Start of Block

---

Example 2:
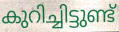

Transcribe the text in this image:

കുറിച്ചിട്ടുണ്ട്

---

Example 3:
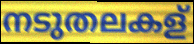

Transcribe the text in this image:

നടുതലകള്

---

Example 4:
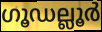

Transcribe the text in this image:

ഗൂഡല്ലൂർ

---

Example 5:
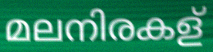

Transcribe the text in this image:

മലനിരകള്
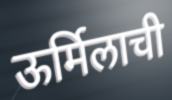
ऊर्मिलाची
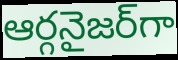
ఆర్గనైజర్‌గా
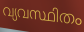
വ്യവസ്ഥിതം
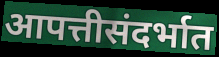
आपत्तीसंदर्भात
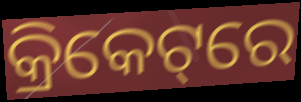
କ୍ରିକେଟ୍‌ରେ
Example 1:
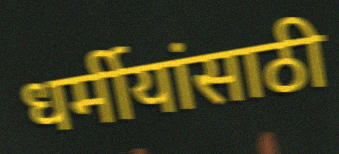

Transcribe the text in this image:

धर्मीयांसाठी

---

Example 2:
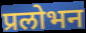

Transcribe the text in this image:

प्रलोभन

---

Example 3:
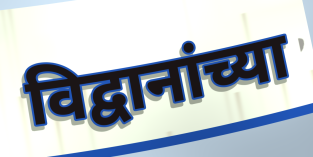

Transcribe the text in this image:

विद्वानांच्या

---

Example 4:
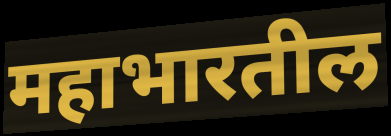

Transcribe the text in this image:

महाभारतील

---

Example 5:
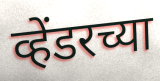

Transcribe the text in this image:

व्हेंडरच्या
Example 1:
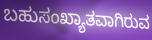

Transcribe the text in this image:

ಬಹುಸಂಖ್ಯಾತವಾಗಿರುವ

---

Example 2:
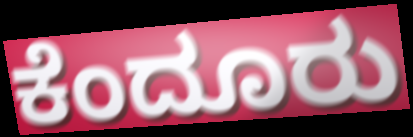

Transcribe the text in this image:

End of Block

# [Task to complete]
The records, exactly as written but without images, should be returned.

# [Answer box]
---

Example 2:

Transcribe the text in this image:

കുറിച്ചിട്ടുണ്ട്

---

Example 3:

Transcribe the text in this image:

നടുതലകള്

---

Example 4:

Transcribe the text in this image:

ഗൂഡല്ലൂർ

---

Example 5:

Transcribe the text in this image:

മലനിരകള്
ऊर्मिलाची
ఆర్గనైజర్‌గా
വ്യവസ്ഥിതം
आपत्तीसंदर्भात
କ୍ରିକେଟ୍‌ରେ
Example 1:

Transcribe the text in this image:

धर्मीयांसाठी

---

Example 2:

Transcribe the text in this image:

प्रलोभन

---

Example 3:

Transcribe the text in this image:

विद्वानांच्या

---

Example 4:

Transcribe the text in this image:

महाभारतील

---

Example 5:

Transcribe the text in this image:

व्हेंडरच्या
Example 1:

Transcribe the text in this image:

ಬಹುಸಂಖ್ಯಾತವಾಗಿರುವ

---

Example 2:

Transcribe the text in this image:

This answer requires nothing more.